Carte blanche donnée à l'historien de l'art Jean-Hubert Martin, l'exposition Pas besoin d'un dessin revisite la collection du MAH de manière aussi originale que réjouissante. Le parcours d'une vingtaine de salles thématiques s'ouvre sur un chapitre que le commissaire a intitulé "De la croix au globe" et qu'il introduit ainsi dans le catalogue de l'exposition:
"L’homo vitruvianus, l’homme vitruvien, dont le corps aux membres écartés s’inscrit
à l’intérieur d’un cercle, a connu une célébrité extraordinaire grâce au dessin de
Léonard de Vinci. Cette recherche des proportions idéales du corps humain tend
à définir la perfection de la créature de Dieu, telle qu’elle est prônée par la
Renaissance, qu’on veuille l’inscrire dans un carré ou dans un cercle.

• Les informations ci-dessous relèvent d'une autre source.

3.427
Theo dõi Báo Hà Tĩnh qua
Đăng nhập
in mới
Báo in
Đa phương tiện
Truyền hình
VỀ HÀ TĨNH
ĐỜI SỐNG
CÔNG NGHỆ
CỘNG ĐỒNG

Avant d’être résumé par le schéma géométrique de la croix, le Christ fait
homme est représenté dans la situation dramatique de la crucifixion par Antoon van
Dyck, à laquelle fait écho le Bœuf écorché de Jan Victors, comme pour rappeler par
une métaphore animale que l’absence de sang sur les images de l’époque ne doit
pas faire oublier, derrière l’enveloppe de la peau, la chair et le sang qui provoquent sa
souffrance. Conformes à un goût des artistes hollandais pour la vulgarité, les gestes
triviaux tels que le ballon fait avec la vessie relèvent d’une banalisation ironique.
Les deux droites perpendiculaires de la croix s’emparent de la chrétienté et
deviennent son signe de ralliement, au point de structurer une pensée hiérarchique
du haut et du bas. On la retrouve partout en héraldique sur les drapeaux (suisses)

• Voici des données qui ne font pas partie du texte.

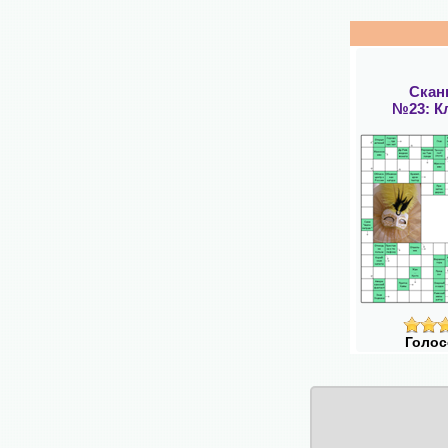
Скан
№23: К
Голос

et sur les boucliers. L’épée et sa garde en reprennent l’agencement: «Et de sa
bouche sortait une épée aiguë à deux tranchants», dit Odilon Redon. Sa présence
étant inévitable, Kasimir Malevitch et les modernes s’emploient à la déconstruire,
alors que nos contemporains, comme Olivier Mosset, l’accumulent.
En Orient, où la croix n’a évidemment pas la signification chrétienne, elle
apparaît de façon subtile et inopinée sur une feuille calligraphiée persane et dans
la coupe du caftan à manches kimono.
Quand apparaît en Europe le masque dogon Kanaga, sa géométrie et son
anthropomorphisme lui assurent un succès immédiat. Il échappe au modèle gréco-romain
de l’homme encerclé et il se substitue à la croix dans un milieu incroyant.
L’ensemblier Gustave-Adolphe Hufschmid en reprend avec habileté et humour le
schéma dans sa Bibliothèque basse en 1930. On en retrouve la trace dans La
Crucifixion tortueuse d’Antonio Saura.
À l’opposé, la représentation humaine d’Inde du IIe millénaire avant J.-C. s’inscrit
dans le cercle plutôt que dans la ligne et l’angle. À partir d’un cercle d’argile, un
designer romain avant la lettre fait une lampe en repliant trois fois un bord du disque
avec une économie de moyens remarquable.
Le schéma récurrent de l’enfermement du carré dans le cercle se retrouve
jusque sur des objets quotidiens comme une gourde. Les horlogers genevois ont
transformé les bras, avec leur mouvement circulaire, en aiguilles pour indiquer l’heure.
Le globe que tient Uranie, muse de l’astronomie, et celui que supporte Atlas
sont des globes célestes. Celui que tient dans sa main Dieu le Père est un globe
crucigère, qui a perdu sa croix. Il représente la sphère céleste avec la Terre en son
centre dont Dieu affirme la domination temporelle par l’intermédiaire du Christ. Il
regarde les fractures qui fissurent le cercle terrestre de Richard Long."